On 6 June 2019, the Federal Government adopted the "Urban Nature Master Plan". It contains a 26-point programme of measures to support local authorities. The federal government has only included measures that are the responsibility of the federal government.
The Association of German Landscape Architects welcomes the Federal Government's action plan for a vibrant city. However, in view of the social debate on climate change and the urgent need for action in cities, the association would have preferred a more ambitious master plan.
In addition, we need an independent substantial funding programme for green infrastructure that ensures the continuation of successful concepts.
Till Rehwaldt, President of the bdla
Light and shade
Many objectives in the master plan are correct and welcome. The bdla sees an interesting starting point, for example, in the planned recommendations for action and guidelines for "professional planning". An initiative to promote the open space design plan in municipalities would, for example, be a sensible building block in the context of the concretisation that is now pending. The new funding priority for urban nature in the Federal Programme on Biological Diversity is also correct in principle, but in view of the low level of funding it is little more than a fig leaf.
The fundamental problem with the Masterplan is that the Federal Government is only implementing the White Paper on Urban Greening in a fragmentary way. The narrowing of the Masterplan to the focus on species and biotope diversity, which was already laid down in the coalition agreement, cannot be justified from a technical point of view and is criticised by the bdla and large parts of the professional world. Inevitably, the Federal Government cannot do justice to the White Paper on Urban Greening in this way. It is obvious that "Living Cities", as the Masterplan is formulated, can only be created through a multi-sectoral, comprehensive approach - by no means through an implementation programme for species and biotope diversity alone.
The bdla had already recommended in the context of the participation of associations that the programme of measures and, in particular, its subsequent implementation should focus on the potentials of multifunctional urban open spaces. In this way, the master plan would be clearly compatible with the Green and White Paper on Urban Green Spaces and the Federal Green Infrastructure Concept. Furthermore, the master plan would also have clearly complied with the current recommendations of the German Advisory Council on the Environment, which sees integrated concepts in particular as a means of promoting the necessary multifunctionality of open spaces.

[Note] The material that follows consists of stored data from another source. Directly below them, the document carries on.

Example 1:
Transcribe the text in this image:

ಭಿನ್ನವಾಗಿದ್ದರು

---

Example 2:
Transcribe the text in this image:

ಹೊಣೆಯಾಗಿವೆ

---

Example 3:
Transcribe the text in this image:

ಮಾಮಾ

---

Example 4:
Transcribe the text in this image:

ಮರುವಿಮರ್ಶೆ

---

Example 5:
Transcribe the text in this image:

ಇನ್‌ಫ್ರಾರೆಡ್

Sticking points in BauGB reform and urban development funding
However, the Federal Government will soon be swearing in very specific political projects that did not even make it into the master plan. On the one hand, the master plan lacks a clear commitment to the next amendment of the building code, which will protect the landscape, nature and urban green spaces. The current discussion in the Federal Government on the deferral of the 13 b BauGB alone would counteract the Masterplan's fine pronouncements.

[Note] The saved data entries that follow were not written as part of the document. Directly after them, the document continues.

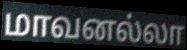
மாவனல்லா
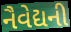
નૈવેદ્યની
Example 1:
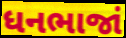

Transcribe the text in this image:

ધનભાજાં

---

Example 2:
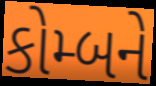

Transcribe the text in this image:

કોમ્બને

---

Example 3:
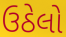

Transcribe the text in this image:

ઉઠેલો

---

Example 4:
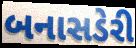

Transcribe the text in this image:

બનાસડેરી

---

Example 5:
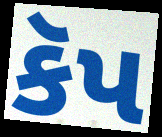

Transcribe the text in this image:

On the other hand, the master plan lacks a concrete positive objective for strengthening urban green infrastructures in the current reform of urban development funding. This reform would have to focus primarily on the various key challenges. These include climate adaptation, urban greening, environmental justice, etc. It follows inevitably from this that the content and structure of urban development funding should in future be designed in such a way that green infrastructures retain an appropriate position in the urban development funding system and are reliably provided with appropriate funding. However, the Federal Government is apparently planning the opposite: the "Zukunft Stadtgrün" ("Future Urban Green") funding programme, which has been successful in implementing complex open space development projects in many municipalities in recent years, is to be abolished.
Till Rehwaldt, president of the bdla, therefore calls on the federal government to continue to ensure the development and maintenance of urban green spaces in the urban development funding. "And in addition, we need an independent substantial funding program for green infrastructure that ensures the continuation of successful concepts."